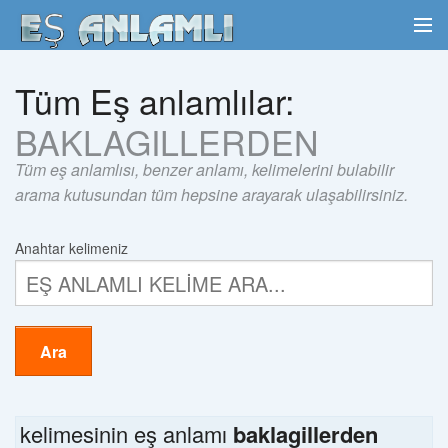
Tüm Eş anlamlılar:
BAKLAGILLERDEN
Tüm eş anlamlısı, benzer anlamı, kelimelerini bulabilir
arama kutusundan tüm hepsine arayarak ulaşabilirsiniz.
Anahtar kelimeniz
Ara
kelimesinin eş anlamı
baklagillerden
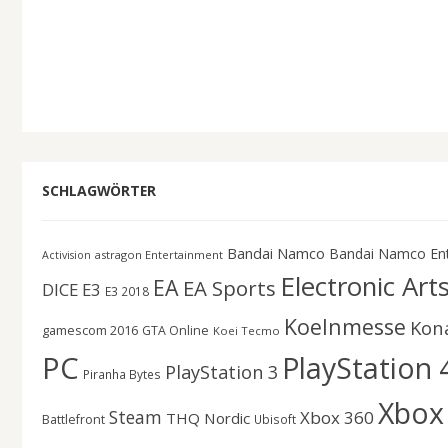
SCHLAGWÖRTER
Bandai Namco
Bandai Namco En
astragon Entertainment
Activision
Electronic Art
EA
EA Sports
DICE
E3
E3 2018
Koelnmesse
Kon
gamescom 2016
GTA Online
Koei Tecmo
PC
PlayStation 
PlayStation 3
Piranha Bytes
Xbox
Steam
Xbox 360
THQ Nordic
Battlefront
Ubisoft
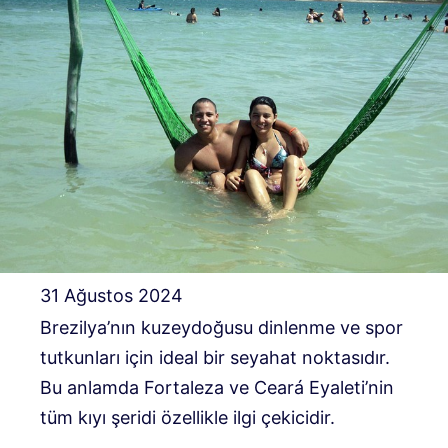
31 Ağustos 2024
Brezilya’nın kuzeydoğusu dinlenme ve spor
tutkunları için ideal bir seyahat noktasıdır.
Bu anlamda Fortaleza ve Ceará Eyaleti’nin
tüm kıyı şeridi özellikle ilgi çekicidir.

-------

§ **WHAT IS NEEDED**: Return every line of text from all the items above unchanged, in the same order, and leave the pictures out.

§ **WRITTEN RESPONSE**:
Tüm Eş anlamlılar:
BAKLAGILLERDEN
Tüm eş anlamlısı, benzer anlamı, kelimelerini bulabilir
arama kutusundan tüm hepsine arayarak ulaşabilirsiniz.
Anahtar kelimeniz
Ara
kelimesinin eş anlamı
baklagillerden
SCHLAGWÖRTER
Bandai Namco
Bandai Namco En
astragon Entertainment
Activision
Electronic Art
EA
EA Sports
DICE
E3
E3 2018
Koelnmesse
Kon
gamescom 2016
GTA Online
Koei Tecmo
PC
PlayStation 
PlayStation 3
Piranha Bytes
Xbox
Steam
Xbox 360
THQ Nordic
Battlefront
Ubisoft
31 Ağustos 2024
Brezilya’nın kuzeydoğusu dinlenme ve spor
tutkunları için ideal bir seyahat noktasıdır.
Bu anlamda Fortaleza ve Ceará Eyaleti’nin
tüm kıyı şeridi özellikle ilgi çekicidir.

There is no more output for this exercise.